• _Exercise prompt_:
When you repeat the listing, keep every character as it is.

________________

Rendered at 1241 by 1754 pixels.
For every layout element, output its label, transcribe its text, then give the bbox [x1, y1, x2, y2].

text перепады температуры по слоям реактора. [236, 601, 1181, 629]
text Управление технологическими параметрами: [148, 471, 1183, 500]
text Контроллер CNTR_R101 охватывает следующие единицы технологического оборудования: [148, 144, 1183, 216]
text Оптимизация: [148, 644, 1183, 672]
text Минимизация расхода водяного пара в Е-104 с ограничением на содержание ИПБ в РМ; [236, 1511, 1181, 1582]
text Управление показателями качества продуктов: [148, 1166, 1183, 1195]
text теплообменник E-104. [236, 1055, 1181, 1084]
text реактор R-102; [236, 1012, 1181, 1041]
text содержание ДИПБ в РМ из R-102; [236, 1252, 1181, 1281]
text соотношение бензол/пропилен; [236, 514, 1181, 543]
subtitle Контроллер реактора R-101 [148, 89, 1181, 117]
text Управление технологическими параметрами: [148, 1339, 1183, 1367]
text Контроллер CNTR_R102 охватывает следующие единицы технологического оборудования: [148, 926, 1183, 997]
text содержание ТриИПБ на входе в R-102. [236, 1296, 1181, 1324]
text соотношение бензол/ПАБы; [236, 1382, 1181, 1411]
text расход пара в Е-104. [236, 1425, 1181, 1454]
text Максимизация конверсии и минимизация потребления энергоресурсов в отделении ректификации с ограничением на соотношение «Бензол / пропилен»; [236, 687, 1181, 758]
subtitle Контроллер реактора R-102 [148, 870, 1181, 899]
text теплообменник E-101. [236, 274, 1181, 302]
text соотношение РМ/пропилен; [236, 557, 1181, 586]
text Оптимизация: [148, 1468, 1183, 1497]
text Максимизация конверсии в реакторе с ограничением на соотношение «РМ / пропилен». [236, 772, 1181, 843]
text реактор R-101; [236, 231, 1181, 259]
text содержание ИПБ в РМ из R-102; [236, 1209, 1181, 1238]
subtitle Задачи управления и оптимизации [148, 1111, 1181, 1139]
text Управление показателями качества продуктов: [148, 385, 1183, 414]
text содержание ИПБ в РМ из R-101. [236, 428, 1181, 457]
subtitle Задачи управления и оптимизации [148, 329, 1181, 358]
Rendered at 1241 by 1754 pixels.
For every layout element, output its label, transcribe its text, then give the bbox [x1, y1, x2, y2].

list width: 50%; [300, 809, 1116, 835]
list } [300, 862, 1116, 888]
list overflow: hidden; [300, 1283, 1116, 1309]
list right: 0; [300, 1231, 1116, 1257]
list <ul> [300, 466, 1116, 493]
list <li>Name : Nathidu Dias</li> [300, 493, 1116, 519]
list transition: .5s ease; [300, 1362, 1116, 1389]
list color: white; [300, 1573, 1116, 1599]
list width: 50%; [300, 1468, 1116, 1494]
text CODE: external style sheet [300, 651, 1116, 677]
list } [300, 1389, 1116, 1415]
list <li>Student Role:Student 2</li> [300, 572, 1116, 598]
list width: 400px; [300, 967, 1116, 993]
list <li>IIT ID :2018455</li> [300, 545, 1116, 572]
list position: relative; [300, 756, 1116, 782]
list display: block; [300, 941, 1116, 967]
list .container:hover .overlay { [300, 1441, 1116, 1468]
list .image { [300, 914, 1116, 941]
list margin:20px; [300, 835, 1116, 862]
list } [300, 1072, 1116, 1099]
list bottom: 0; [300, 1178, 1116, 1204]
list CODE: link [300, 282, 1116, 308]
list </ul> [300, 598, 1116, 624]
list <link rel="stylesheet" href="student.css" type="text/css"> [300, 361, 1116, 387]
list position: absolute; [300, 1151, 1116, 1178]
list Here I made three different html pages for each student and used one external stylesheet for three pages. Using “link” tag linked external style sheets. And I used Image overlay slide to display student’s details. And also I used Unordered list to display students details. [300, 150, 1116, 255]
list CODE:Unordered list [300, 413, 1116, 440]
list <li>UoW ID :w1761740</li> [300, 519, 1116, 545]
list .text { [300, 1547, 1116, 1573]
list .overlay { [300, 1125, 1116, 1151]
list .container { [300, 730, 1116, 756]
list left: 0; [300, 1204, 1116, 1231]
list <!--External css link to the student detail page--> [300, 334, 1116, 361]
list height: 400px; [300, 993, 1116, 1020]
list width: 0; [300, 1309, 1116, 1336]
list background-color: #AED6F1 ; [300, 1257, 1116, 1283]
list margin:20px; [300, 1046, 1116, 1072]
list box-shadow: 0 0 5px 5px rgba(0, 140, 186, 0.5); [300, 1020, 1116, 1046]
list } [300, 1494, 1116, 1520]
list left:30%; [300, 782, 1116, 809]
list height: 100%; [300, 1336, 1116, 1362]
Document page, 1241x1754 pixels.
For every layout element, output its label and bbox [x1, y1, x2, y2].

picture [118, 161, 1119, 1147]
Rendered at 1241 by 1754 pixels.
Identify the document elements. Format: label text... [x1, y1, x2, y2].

________________

• _Solution to the problem_:
Rendered at 1241 by 1754 pixels.
For every layout element, output its label, transcribe its text, then give the bbox [x1, y1, x2, y2].

text перепады температуры по слоям реактора. [236, 601, 1181, 629]
text Управление технологическими параметрами: [148, 471, 1183, 500]
text Контроллер CNTR_R101 охватывает следующие единицы технологического оборудования: [148, 144, 1183, 216]
text Оптимизация: [148, 644, 1183, 672]
text Минимизация расхода водяного пара в Е-104 с ограничением на содержание ИПБ в РМ; [236, 1511, 1181, 1582]
text Управление показателями качества продуктов: [148, 1166, 1183, 1195]
text теплообменник E-104. [236, 1055, 1181, 1084]
text реактор R-102; [236, 1012, 1181, 1041]
text содержание ДИПБ в РМ из R-102; [236, 1252, 1181, 1281]
text соотношение бензол/пропилен; [236, 514, 1181, 543]
subtitle Контроллер реактора R-101 [148, 89, 1181, 117]
text Управление технологическими параметрами: [148, 1339, 1183, 1367]
text Контроллер CNTR_R102 охватывает следующие единицы технологического оборудования: [148, 926, 1183, 997]
text содержание ТриИПБ на входе в R-102. [236, 1296, 1181, 1324]
text соотношение бензол/ПАБы; [236, 1382, 1181, 1411]
text расход пара в Е-104. [236, 1425, 1181, 1454]
text Максимизация конверсии и минимизация потребления энергоресурсов в отделении ректификации с ограничением на соотношение «Бензол / пропилен»; [236, 687, 1181, 758]
subtitle Контроллер реактора R-102 [148, 870, 1181, 899]
text теплообменник E-101. [236, 274, 1181, 302]
text соотношение РМ/пропилен; [236, 557, 1181, 586]
text Оптимизация: [148, 1468, 1183, 1497]
text Максимизация конверсии в реакторе с ограничением на соотношение «РМ / пропилен». [236, 772, 1181, 843]
text реактор R-101; [236, 231, 1181, 259]
text содержание ИПБ в РМ из R-102; [236, 1209, 1181, 1238]
subtitle Задачи управления и оптимизации [148, 1111, 1181, 1139]
text Управление показателями качества продуктов: [148, 385, 1183, 414]
text содержание ИПБ в РМ из R-101. [236, 428, 1181, 457]
subtitle Задачи управления и оптимизации [148, 329, 1181, 358]
Rendered at 1241 by 1754 pixels.
For every layout element, output its label, transcribe its text, then give the bbox [x1, y1, x2, y2].

list width: 50%; [300, 809, 1116, 835]
list } [300, 862, 1116, 888]
list overflow: hidden; [300, 1283, 1116, 1309]
list right: 0; [300, 1231, 1116, 1257]
list <ul> [300, 466, 1116, 493]
list <li>Name : Nathidu Dias</li> [300, 493, 1116, 519]
list transition: .5s ease; [300, 1362, 1116, 1389]
list color: white; [300, 1573, 1116, 1599]
list width: 50%; [300, 1468, 1116, 1494]
text CODE: external style sheet [300, 651, 1116, 677]
list } [300, 1389, 1116, 1415]
list <li>Student Role:Student 2</li> [300, 572, 1116, 598]
list width: 400px; [300, 967, 1116, 993]
list <li>IIT ID :2018455</li> [300, 545, 1116, 572]
list position: relative; [300, 756, 1116, 782]
list display: block; [300, 941, 1116, 967]
list .container:hover .overlay { [300, 1441, 1116, 1468]
list .image { [300, 914, 1116, 941]
list margin:20px; [300, 835, 1116, 862]
list } [300, 1072, 1116, 1099]
list bottom: 0; [300, 1178, 1116, 1204]
list CODE: link [300, 282, 1116, 308]
list </ul> [300, 598, 1116, 624]
list <link rel="stylesheet" href="student.css" type="text/css"> [300, 361, 1116, 387]
list position: absolute; [300, 1151, 1116, 1178]
list Here I made three different html pages for each student and used one external stylesheet for three pages. Using “link” tag linked external style sheets. And I used Image overlay slide to display student’s details. And also I used Unordered list to display students details. [300, 150, 1116, 255]
list CODE:Unordered list [300, 413, 1116, 440]
list <li>UoW ID :w1761740</li> [300, 519, 1116, 545]
list .text { [300, 1547, 1116, 1573]
list .overlay { [300, 1125, 1116, 1151]
list .container { [300, 730, 1116, 756]
list left: 0; [300, 1204, 1116, 1231]
list <!--External css link to the student detail page--> [300, 334, 1116, 361]
list height: 400px; [300, 993, 1116, 1020]
list width: 0; [300, 1309, 1116, 1336]
list background-color: #AED6F1 ; [300, 1257, 1116, 1283]
list margin:20px; [300, 1046, 1116, 1072]
list box-shadow: 0 0 5px 5px rgba(0, 140, 186, 0.5); [300, 1020, 1116, 1046]
list } [300, 1494, 1116, 1520]
list left:30%; [300, 782, 1116, 809]
list height: 100%; [300, 1336, 1116, 1362]
Document page, 1241x1754 pixels.
For every layout element, output its label and bbox [x1, y1, x2, y2].

picture [118, 161, 1119, 1147]
Rendered at 1241 by 1754 pixels.
Identify the document elements. Format: label text... [x1, y1, x2, y2].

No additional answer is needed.